Sensenbrenner’s phony defense of the Voting Rights Act

The Hill: A leading House Republican is calling on Congress to update the Voting Rights Act just a day after the Supreme Court neutered its central provision.

Warning that “the threat of discrimination still exists," Rep. James Sensenbrenner Jr. (R-Wis.) is urging lawmakers from both parties to cast aside partisanship and restore the law for the sake of protecting voters’ rights.

“The Voting Rights Act is vital to America’s commitment to never again permit racial prejudices in the electoral process," Sensenbrenner, the second-ranked Republican on the House Judiciary Committee, said Wednesday in a statement.
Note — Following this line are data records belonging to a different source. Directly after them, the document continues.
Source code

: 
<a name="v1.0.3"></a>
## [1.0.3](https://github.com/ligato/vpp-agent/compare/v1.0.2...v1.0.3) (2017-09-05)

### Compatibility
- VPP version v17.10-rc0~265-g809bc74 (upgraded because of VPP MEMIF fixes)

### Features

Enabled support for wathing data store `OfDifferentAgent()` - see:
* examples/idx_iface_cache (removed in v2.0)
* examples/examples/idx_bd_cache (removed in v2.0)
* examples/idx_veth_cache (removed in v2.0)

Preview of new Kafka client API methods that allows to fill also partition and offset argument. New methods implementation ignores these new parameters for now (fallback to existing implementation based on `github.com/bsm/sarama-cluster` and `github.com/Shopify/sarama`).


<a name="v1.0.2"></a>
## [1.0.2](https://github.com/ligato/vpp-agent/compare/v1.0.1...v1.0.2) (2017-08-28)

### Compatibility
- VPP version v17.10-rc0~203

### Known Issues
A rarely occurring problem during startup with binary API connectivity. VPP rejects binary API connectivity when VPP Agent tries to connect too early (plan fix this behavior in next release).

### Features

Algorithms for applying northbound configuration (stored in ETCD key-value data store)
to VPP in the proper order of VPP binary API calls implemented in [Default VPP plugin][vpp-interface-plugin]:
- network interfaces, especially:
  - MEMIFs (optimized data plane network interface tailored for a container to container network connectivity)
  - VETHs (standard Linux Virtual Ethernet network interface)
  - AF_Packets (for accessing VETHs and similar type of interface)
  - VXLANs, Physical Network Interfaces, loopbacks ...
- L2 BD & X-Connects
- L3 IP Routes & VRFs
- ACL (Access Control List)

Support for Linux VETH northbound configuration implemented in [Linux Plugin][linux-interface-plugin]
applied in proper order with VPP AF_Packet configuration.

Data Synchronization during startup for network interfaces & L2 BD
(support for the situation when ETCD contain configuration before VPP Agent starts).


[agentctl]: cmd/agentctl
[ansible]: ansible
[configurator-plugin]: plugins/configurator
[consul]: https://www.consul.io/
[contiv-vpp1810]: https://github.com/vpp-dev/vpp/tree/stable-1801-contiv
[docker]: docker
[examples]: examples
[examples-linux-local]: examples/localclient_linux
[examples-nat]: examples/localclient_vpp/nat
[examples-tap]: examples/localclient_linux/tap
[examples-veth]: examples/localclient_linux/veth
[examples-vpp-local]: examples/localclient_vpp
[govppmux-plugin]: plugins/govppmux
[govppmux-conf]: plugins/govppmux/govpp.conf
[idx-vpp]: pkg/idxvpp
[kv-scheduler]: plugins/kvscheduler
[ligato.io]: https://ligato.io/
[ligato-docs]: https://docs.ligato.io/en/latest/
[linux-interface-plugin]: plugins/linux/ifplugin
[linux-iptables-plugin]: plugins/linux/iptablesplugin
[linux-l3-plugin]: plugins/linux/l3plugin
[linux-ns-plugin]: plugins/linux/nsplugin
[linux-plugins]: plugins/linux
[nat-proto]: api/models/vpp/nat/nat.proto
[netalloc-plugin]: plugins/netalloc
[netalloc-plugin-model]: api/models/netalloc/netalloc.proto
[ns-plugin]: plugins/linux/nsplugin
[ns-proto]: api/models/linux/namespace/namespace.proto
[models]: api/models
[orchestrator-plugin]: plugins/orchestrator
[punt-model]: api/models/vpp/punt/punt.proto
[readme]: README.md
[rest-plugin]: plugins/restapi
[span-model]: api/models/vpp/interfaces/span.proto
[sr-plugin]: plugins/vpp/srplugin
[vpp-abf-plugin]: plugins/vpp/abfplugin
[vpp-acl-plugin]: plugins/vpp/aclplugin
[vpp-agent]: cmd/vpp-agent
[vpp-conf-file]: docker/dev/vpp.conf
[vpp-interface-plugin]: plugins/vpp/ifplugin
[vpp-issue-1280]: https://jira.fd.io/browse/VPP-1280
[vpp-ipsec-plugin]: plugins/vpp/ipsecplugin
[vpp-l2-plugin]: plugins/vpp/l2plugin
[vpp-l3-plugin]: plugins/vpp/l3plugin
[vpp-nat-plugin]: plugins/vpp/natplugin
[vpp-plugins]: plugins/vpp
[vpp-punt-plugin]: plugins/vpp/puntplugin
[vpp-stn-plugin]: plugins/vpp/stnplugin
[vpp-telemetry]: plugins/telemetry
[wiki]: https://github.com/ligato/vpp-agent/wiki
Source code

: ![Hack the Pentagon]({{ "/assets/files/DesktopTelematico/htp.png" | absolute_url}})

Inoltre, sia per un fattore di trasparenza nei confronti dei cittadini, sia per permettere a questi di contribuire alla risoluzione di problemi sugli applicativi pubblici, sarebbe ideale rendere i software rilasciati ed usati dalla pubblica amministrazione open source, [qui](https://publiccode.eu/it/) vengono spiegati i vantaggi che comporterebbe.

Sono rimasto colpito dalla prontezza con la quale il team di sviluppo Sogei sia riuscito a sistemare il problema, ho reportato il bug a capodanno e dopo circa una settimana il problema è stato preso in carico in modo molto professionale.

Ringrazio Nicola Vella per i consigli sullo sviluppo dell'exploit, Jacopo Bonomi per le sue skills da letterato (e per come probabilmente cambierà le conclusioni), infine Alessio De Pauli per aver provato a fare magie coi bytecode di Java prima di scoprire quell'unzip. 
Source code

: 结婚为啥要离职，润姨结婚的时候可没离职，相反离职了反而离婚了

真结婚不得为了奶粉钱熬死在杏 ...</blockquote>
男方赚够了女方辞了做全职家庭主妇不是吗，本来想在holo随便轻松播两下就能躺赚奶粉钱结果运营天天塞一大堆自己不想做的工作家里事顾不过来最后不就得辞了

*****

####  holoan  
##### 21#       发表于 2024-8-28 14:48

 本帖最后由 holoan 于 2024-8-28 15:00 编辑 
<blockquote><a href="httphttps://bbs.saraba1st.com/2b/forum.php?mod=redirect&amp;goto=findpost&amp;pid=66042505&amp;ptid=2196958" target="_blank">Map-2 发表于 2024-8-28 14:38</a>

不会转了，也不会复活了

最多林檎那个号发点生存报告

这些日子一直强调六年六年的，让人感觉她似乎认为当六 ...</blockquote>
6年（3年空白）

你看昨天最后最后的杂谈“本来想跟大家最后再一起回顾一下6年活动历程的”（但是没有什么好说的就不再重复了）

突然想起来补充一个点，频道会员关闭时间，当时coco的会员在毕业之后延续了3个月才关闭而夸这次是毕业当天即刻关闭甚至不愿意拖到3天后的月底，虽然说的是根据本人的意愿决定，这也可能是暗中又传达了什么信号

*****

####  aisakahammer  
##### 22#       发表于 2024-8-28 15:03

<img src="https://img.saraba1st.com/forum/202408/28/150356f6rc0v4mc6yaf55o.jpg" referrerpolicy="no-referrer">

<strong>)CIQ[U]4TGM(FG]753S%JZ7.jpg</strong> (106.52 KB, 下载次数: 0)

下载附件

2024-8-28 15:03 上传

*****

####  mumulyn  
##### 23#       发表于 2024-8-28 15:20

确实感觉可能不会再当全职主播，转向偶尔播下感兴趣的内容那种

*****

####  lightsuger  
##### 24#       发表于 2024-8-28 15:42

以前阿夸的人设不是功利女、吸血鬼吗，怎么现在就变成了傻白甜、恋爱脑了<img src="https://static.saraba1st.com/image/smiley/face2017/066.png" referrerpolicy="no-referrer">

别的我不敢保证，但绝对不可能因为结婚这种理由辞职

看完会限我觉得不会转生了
“This is going to take time and will require members from both sides of the aisle to put partisan politics aside and ensure Americans’ most sacred right is protected."
The problem is that Sensenbrenner’s a big fan of the sort of voter suppression the VRA was meant to prevent. When Attorney General Eric Holder said that South Carolina’s voter ID requirement amounted to an illegal poll tax (and it did), Sensenbrenner came just short of accusing him of trying to destroy America. He has also been a big supporter of Gov. Scott Walker’s voter ID attempts in his own home state of Wisconsin. So any claim he has to being a defender of voting rights is complete horseshit and you have every right to laugh at the absurdity of the claim for as long as you want to.

Sensenbrenner expands on his arguments in an op-ed in Politico. And it’s a barely disguised attack on Holder and the idea the voter ID is a form of disenfranchisement — despite the fact that that’s exactly what voter ID laws do. It’s pretty clear that what Sensenbrenner wants is an Orwellian bill that we can pretend is a “Voting Rights Act," but allows states to pass racist voter suppression laws. In other words, a typical GOP bait and switch from a party that’s become so awful and so unpopular that they believe that they either have to fool people into voting for them or block them from voting at all.